[The Wrecker by Robert Louis Stevenson and Lloyd Osbourne]@TWC D-Link book
The Wrecker

CHAPTER XI
25/27

And all at once, as I thus stood, the City of Pekin flashed into my mind, racing her thirteen knots for Honolulu, with the hated Trent--perhaps with the mysterious Goddedaal--on board; and with the thought, the blood leaped and careered through all my body.

It seemed no chase at all; it seemed we had no chance, as we lay there bound to iron pillars, and fooling away the precious moments over tins of beans.

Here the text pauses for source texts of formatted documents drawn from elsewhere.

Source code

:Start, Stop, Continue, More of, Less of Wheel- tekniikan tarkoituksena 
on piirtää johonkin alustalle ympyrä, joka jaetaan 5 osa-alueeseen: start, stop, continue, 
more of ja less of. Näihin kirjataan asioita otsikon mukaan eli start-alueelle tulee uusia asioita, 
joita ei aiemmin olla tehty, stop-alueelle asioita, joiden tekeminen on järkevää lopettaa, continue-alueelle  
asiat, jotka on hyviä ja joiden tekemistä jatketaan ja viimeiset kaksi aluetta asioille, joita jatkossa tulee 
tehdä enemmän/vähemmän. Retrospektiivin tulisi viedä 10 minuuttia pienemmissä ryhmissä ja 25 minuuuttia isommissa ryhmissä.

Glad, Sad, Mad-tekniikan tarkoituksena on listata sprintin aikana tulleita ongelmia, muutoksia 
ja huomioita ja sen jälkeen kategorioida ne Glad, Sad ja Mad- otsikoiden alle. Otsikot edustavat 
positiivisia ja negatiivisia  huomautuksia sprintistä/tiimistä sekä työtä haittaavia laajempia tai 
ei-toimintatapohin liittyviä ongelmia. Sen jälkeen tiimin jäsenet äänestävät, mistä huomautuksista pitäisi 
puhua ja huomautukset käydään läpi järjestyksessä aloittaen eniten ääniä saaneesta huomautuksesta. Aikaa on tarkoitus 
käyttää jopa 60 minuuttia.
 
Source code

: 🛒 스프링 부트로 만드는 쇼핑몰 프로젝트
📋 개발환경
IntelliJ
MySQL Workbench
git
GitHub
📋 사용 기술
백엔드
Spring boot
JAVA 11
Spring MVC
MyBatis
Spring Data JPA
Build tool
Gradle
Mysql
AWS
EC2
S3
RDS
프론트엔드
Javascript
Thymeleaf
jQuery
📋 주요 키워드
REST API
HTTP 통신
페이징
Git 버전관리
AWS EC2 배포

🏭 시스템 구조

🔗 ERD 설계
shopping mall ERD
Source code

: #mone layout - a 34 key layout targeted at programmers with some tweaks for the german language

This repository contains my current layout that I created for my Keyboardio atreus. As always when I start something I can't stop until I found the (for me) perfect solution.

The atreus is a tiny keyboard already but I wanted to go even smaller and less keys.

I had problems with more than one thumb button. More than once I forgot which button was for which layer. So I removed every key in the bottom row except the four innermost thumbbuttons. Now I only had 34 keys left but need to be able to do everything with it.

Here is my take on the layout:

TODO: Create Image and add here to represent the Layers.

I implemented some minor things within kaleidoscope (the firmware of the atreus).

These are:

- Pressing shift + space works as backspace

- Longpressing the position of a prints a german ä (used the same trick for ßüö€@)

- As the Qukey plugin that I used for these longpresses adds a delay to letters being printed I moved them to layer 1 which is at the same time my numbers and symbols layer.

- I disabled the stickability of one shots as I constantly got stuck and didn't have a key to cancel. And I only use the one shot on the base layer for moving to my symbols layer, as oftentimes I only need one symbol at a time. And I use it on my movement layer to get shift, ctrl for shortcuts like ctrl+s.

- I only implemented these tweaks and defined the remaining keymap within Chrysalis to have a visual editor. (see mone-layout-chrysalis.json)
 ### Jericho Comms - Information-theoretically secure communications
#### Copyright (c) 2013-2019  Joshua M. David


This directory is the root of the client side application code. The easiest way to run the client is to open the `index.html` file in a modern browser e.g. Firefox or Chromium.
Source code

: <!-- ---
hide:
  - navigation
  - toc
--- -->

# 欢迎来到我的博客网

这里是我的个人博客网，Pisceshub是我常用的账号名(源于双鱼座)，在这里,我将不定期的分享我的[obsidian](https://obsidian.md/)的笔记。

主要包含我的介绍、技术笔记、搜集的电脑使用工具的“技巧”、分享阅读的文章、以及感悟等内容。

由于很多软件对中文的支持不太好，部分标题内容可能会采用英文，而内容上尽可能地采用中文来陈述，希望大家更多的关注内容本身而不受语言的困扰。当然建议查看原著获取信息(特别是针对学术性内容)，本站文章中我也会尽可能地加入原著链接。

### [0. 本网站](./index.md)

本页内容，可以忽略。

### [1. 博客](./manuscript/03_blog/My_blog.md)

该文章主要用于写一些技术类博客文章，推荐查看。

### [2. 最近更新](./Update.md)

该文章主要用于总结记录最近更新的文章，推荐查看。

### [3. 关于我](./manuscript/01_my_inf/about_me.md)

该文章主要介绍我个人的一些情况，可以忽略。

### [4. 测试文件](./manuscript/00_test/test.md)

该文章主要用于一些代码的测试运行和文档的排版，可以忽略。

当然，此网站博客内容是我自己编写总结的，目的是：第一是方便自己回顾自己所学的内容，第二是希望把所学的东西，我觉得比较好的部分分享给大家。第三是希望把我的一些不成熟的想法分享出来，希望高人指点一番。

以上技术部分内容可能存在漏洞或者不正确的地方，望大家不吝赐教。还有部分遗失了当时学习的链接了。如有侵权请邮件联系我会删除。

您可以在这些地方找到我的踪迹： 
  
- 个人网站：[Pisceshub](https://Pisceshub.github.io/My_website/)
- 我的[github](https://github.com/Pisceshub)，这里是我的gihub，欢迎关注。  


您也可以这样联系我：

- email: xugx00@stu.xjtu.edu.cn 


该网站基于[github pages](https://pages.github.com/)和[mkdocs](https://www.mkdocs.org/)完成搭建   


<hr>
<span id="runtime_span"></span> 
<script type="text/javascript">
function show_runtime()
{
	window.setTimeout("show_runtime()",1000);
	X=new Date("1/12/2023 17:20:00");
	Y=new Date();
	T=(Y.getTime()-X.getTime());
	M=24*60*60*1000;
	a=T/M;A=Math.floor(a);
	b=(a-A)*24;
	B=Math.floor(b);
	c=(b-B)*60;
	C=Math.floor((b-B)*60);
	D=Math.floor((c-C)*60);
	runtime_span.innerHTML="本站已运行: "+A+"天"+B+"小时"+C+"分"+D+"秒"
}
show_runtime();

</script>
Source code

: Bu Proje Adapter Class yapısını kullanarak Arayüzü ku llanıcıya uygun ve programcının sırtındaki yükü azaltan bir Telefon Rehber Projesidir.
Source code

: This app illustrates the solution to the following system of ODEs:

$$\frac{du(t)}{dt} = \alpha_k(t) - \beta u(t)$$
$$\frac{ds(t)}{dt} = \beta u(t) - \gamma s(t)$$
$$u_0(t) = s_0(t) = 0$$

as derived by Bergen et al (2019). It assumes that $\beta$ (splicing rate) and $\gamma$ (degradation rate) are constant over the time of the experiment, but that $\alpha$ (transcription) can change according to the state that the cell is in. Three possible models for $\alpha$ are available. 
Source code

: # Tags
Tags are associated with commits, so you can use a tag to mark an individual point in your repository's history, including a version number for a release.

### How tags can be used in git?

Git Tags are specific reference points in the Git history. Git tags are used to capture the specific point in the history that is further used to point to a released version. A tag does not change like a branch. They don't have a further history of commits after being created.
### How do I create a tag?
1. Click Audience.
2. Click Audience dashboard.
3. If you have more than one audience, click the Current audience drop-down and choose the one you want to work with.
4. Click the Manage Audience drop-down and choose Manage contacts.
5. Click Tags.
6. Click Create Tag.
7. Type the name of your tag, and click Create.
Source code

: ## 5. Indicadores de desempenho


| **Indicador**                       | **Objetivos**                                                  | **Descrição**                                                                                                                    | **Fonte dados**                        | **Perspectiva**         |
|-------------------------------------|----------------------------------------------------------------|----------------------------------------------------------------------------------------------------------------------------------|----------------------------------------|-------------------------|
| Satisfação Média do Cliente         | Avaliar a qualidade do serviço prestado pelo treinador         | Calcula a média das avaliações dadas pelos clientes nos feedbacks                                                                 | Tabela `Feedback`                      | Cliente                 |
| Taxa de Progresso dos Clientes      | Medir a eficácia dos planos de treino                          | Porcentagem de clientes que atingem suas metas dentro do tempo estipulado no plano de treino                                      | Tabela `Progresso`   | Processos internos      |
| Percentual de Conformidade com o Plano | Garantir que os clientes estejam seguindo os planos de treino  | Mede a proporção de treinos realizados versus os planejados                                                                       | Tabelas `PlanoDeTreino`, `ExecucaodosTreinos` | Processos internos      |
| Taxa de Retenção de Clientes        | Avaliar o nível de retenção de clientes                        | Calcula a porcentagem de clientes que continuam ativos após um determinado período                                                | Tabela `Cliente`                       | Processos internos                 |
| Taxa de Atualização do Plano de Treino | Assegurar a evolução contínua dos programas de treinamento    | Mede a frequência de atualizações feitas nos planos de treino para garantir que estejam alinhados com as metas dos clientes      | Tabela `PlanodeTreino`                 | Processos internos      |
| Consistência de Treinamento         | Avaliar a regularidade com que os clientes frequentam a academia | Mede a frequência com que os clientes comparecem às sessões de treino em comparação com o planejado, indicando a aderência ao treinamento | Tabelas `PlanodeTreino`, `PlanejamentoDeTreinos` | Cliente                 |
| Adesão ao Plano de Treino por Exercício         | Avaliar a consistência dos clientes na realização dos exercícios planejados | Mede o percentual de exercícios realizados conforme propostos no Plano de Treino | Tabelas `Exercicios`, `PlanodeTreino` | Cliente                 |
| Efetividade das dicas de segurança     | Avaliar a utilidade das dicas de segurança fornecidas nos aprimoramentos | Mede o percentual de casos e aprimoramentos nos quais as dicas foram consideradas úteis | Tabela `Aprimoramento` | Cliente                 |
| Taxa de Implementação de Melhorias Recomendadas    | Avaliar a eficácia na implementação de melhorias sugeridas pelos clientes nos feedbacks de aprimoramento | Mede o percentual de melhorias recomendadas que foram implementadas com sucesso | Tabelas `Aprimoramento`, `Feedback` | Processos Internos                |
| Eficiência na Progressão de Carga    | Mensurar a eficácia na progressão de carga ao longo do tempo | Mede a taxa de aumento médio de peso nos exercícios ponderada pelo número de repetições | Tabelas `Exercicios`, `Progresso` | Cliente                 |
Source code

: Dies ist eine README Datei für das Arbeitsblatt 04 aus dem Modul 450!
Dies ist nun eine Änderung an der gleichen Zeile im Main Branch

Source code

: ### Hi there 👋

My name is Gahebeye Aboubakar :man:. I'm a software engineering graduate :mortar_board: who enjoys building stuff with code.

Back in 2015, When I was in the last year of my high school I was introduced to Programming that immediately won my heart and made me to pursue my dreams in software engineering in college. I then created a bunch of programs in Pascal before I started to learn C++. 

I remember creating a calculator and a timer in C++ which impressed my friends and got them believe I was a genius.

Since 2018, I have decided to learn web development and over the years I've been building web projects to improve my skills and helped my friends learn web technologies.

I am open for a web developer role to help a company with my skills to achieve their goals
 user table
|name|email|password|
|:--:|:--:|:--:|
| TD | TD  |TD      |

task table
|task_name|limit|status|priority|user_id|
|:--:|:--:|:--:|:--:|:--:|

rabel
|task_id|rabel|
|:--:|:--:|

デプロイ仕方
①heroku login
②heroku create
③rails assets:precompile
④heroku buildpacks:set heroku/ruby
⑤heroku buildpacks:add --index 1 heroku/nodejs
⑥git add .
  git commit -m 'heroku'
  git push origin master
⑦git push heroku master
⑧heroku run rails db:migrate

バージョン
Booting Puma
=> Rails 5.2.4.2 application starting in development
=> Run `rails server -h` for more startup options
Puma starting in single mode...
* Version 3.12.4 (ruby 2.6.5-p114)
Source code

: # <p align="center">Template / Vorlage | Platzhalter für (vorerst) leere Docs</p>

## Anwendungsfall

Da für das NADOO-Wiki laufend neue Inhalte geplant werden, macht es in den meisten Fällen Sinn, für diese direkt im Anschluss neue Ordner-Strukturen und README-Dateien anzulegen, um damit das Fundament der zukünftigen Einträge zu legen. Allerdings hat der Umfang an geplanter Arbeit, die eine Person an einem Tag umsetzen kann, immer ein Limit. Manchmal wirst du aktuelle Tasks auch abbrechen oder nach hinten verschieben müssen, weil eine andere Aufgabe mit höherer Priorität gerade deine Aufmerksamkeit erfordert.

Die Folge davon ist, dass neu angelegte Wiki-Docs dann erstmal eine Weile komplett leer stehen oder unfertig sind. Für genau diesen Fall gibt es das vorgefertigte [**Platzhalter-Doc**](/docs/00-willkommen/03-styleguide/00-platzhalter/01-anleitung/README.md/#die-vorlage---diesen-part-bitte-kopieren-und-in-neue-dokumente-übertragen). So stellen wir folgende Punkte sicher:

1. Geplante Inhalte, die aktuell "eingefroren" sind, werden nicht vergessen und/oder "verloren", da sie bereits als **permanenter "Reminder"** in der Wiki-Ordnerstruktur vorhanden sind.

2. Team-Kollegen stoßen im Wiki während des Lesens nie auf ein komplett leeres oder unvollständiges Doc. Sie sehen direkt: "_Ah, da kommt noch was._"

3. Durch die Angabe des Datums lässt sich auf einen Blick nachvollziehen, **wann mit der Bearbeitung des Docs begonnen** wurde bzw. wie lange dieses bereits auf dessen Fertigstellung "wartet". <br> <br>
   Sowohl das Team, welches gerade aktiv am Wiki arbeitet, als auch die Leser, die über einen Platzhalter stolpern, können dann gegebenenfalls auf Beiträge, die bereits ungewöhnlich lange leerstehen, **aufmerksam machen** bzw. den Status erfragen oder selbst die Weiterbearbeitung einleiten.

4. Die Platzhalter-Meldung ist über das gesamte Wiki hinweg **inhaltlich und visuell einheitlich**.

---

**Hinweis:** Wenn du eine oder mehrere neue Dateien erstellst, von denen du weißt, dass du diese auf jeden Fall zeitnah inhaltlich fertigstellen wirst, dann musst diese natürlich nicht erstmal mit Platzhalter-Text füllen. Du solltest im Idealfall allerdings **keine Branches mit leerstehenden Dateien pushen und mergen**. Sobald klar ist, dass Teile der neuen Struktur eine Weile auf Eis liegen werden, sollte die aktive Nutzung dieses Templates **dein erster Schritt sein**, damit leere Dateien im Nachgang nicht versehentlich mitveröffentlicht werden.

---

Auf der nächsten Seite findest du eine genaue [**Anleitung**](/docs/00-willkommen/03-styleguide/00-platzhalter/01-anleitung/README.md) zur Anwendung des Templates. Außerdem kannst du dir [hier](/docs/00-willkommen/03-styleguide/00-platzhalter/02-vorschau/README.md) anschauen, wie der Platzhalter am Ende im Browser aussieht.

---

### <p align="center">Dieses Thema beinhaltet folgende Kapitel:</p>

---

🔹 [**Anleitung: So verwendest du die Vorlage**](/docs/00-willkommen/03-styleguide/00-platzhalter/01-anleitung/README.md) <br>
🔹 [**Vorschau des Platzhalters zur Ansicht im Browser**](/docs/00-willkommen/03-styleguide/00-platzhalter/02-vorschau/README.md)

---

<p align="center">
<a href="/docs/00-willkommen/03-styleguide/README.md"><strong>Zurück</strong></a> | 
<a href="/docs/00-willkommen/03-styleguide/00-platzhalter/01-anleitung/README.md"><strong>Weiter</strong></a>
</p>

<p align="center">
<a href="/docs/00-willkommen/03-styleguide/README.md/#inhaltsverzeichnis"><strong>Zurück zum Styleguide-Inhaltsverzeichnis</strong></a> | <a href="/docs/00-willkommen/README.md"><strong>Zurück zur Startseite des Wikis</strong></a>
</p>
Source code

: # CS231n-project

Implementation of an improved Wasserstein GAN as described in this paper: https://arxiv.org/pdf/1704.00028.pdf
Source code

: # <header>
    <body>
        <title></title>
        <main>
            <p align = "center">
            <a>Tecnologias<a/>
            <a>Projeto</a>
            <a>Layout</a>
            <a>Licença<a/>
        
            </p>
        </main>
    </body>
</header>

"Let them get there first!" I thought.

"Let them! We can't be long behind." And from that moment, I date myself a man of a rounded experience: nothing had lacked but this, that I should entertain and welcome the grim thought of bloodshed.
It was long before the toil remitted in the cabin, and it was worth my while to get to bed; long after that, before sleep favoured me; and scarce a moment later (or so it seemed) when I was recalled to consciousness by bawling men and the jar of straining hawsers.
The schooner was cast off before I got on deck.

In the misty obscurity of the first dawn, I saw the tug heading us with glowing fires and blowing smoke, and heard her beat the roughened waters of the bay.
Beside us, on her flock of hills, the lighted city towered up and stood swollen in the raw fog.